Personal information
- Nationality: Australian
- Born: 19 January 1997 (age 29) England

Sport
- Disability class: T34
- Coached by: Blanche Herbert

Medal record
Women's para athletics
Representing Australia
Paralympic Games
| Bronze medal – third place | 2020 Tokyo | 100 m T34 |

= Robyn Lambird =

Australian Paralympic athlete

Robyn Lambird (born 19 January 1997) is an English-born Australian wheelchair racer and model who has cerebral palsy. They won a bronze medal in the Women's 100m T34 at the 2020 Summer Paralympics, becoming the first out non-binary Paralympian to win a medal in addition to being among the first three out non-binary athletes to compete at the Paralympics.

==Early and personal life==
Robyn Lambird was born on 19 January 1997. Robyn was born in England but moved to Perth, Western Australia at the age of nine. They were diagnosed with cerebral palsy at the age of nine and had surgery to lengthen their hamstrings and achilles tendons.
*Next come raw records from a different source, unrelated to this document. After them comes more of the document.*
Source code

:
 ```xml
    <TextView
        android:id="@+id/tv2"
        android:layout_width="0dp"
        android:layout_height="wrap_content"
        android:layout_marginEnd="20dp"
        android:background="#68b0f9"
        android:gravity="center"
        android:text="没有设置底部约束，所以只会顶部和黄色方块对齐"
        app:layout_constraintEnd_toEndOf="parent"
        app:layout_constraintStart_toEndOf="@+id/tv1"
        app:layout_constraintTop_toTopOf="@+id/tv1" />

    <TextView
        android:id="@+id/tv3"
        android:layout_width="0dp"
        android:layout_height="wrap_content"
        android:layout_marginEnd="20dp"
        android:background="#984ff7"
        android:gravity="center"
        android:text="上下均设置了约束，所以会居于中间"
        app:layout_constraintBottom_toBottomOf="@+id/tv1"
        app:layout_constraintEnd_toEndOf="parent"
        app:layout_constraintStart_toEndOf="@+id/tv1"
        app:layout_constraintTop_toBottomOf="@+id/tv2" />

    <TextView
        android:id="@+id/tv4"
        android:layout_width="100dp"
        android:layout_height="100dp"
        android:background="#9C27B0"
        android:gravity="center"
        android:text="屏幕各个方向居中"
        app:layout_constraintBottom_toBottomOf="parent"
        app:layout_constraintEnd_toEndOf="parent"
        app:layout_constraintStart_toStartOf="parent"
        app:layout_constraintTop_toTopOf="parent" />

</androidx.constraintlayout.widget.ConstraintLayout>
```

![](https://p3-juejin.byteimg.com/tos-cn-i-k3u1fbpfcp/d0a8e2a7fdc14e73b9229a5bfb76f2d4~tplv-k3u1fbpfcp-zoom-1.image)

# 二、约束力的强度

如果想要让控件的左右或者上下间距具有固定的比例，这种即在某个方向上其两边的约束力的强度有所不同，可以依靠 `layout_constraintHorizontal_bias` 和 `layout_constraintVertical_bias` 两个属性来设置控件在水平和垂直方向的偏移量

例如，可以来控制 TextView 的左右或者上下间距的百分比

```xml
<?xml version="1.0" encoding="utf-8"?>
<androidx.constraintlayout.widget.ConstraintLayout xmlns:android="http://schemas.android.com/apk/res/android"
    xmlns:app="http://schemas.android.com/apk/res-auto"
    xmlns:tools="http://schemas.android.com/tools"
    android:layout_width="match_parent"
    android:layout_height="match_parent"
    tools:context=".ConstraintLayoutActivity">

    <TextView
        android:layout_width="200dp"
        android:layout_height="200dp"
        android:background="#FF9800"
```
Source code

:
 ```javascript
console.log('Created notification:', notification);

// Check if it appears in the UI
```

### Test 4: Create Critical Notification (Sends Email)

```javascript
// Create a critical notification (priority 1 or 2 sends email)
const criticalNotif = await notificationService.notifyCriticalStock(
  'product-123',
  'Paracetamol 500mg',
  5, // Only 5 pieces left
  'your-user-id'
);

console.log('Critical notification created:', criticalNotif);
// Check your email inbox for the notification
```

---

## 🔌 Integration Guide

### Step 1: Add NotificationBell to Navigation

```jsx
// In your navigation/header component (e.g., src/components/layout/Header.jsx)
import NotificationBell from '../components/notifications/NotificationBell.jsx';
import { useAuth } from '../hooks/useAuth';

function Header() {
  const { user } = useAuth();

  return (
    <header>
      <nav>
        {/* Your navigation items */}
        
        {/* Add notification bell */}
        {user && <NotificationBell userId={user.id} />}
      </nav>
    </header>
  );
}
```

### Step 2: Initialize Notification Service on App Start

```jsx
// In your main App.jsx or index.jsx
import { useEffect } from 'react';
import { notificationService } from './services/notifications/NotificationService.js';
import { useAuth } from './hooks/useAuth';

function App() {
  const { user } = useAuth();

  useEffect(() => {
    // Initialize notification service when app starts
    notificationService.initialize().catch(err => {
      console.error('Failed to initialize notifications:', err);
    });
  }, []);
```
Lambird models and was the first person in a wheelchair to be featured in one of Target's active-wear campaigns. They have modelled for Tommy Hilfiger, Bonds, and ModiBodi.

Lambird is non-binary and uses they/them and she/her pronouns.

==Athletics career==
Lambird is classified as T34. They played wheelchair rugby and wheelchair basketball before taking up Para-athletics in 2016. At the 2018 World Para-athletics Grand Prix in Nottwil, Switzerland, they placed second in the Women's 100m T34 and fourth in the Women's 200m T34.

At the 2019 World Para Athletics Championships, Lambird finished fifth in the Women's 100m T34. They won a bronze medal in the Women's 100m T34 at the 2020 Summer Paralympics with a time of 18.68 seconds, becoming the first out non-binary Paralympian to win a medal. They are among the first three out non-binary athletes to compete in the Paralympics, alongside Maz Strong and Laura Goodkind.

At the 2022 Commonwealth Games, they finished 4th in the Women's 100m T34.